The winter solstice marks the shortest day of the year and is also traditionally understood to be the beginning of winter. This year, the solstice will occur on Dec. 21st, and according to a timetable created by the Astronomical Applications Department of the U.S. Naval Observatory, people in New York will only experience 9 hours and 15 minutes of daylight all day. Those in the U.K. will only have 7 hours and 49 minutes of daylight.
The solstice (also known as Yule) has been celebrated as a pagan holiday for thousands of years, and in all actuality, many of the Christmas traditions that seem to be so tightly intertwined with the Christian holiday itself are actually “borrowed” from the pagans. (And by borrowed, we mean condemned and then eventually repurposed). Want to find out which of your favorite Christmas traditions are actually steeped in the pagan celebration of the solstice?
The Christmas tree or the Yule tree?
The Christmas tree actually has its origins in pagan worship. According to Chron, “The Yule tree has been in traditions thousands of years before it became known as the Christmas tree in the 1840s.” Evergreen trees were seen as a symbol of continual life, especially at the time of the solstice. Sometimes, these trees were even decorated with trinkets that symbolized the person’s wishes for the New Year (such as coins, lights and corn, meant to bring wealth, sunlight and a bountiful harvest, respectively).
Decorating and/or bringing a tree into one’s home to celebrate the holiday was frowned upon in “every Christian denomination” until Queen Victoria pulled a 180 on the whole thing. She wanted to have one for herself after she came back from a trip to Germany, so everyone else had to adjust, which, if you think about it, is a pretty queenly move.
Holly and mistletoe: symbols of rebirth
Mistletoe, holly, and pretty much every evergreen plant you might associate with Christmas was actually a solstice tradition first. These were the plants that typically thrived during the winter months, and because it was often a pagan tradition to bring in flowers and plants from outside to decorate one’s home during every holiday, these were the ones most associated with the winter solstice.
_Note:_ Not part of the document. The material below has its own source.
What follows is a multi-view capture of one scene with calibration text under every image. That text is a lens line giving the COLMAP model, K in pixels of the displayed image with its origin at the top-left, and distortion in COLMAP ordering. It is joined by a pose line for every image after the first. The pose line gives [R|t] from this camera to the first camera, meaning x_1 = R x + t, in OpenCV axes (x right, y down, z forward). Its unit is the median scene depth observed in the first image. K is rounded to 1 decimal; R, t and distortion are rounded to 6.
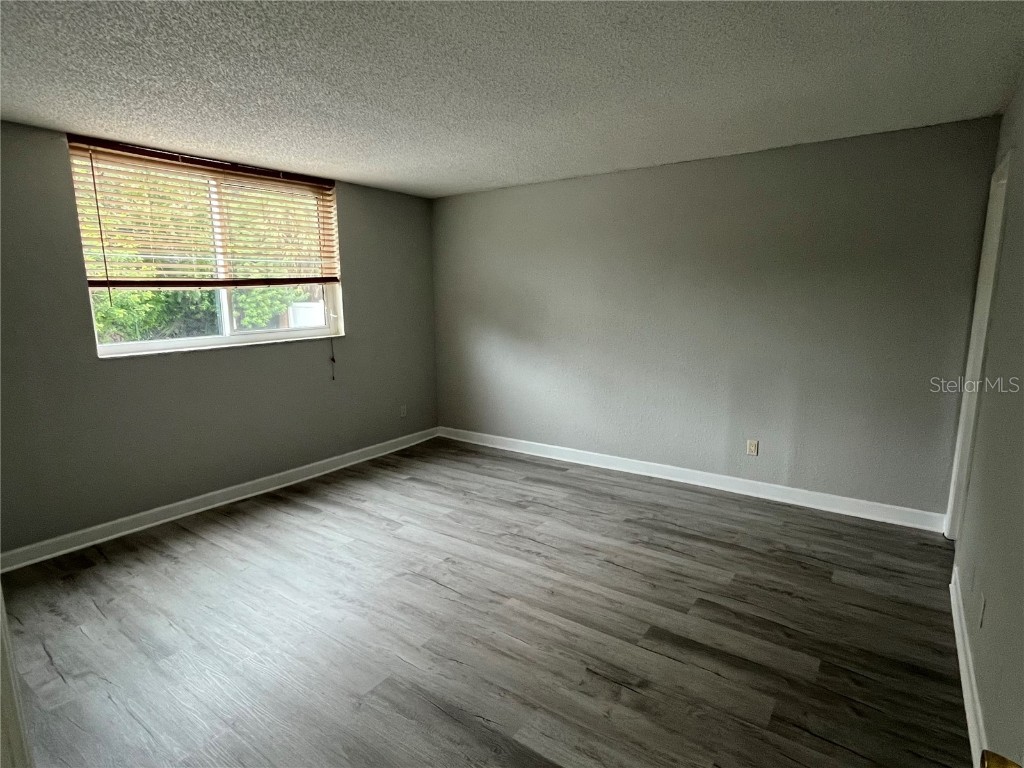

Mistletoe is especially steeped in pagan ritual, as it was often used by ancient Celtic as a symbol of sexuality, fertility and abundance. But the reason we kiss under it goes back to Scandinavian mythology according to the Vancouver Sun. Baldur, the son of Odin and Frigg, was so beloved that his mother made everything — including trees, stones, elements and sicknesses — promise that it would not harm him. However, Loki, god of fire, found that she had forgotten to ask mistletoe and killed Baldur with a dart fashioned with the poisonous plant (we assume for the lulz). Afterward, Frigg vowed that the plant should never again be used as a weapon and that she would kiss anyone who passed under it. So, like with many things, kissing under the mistletoe is Loki’s fault.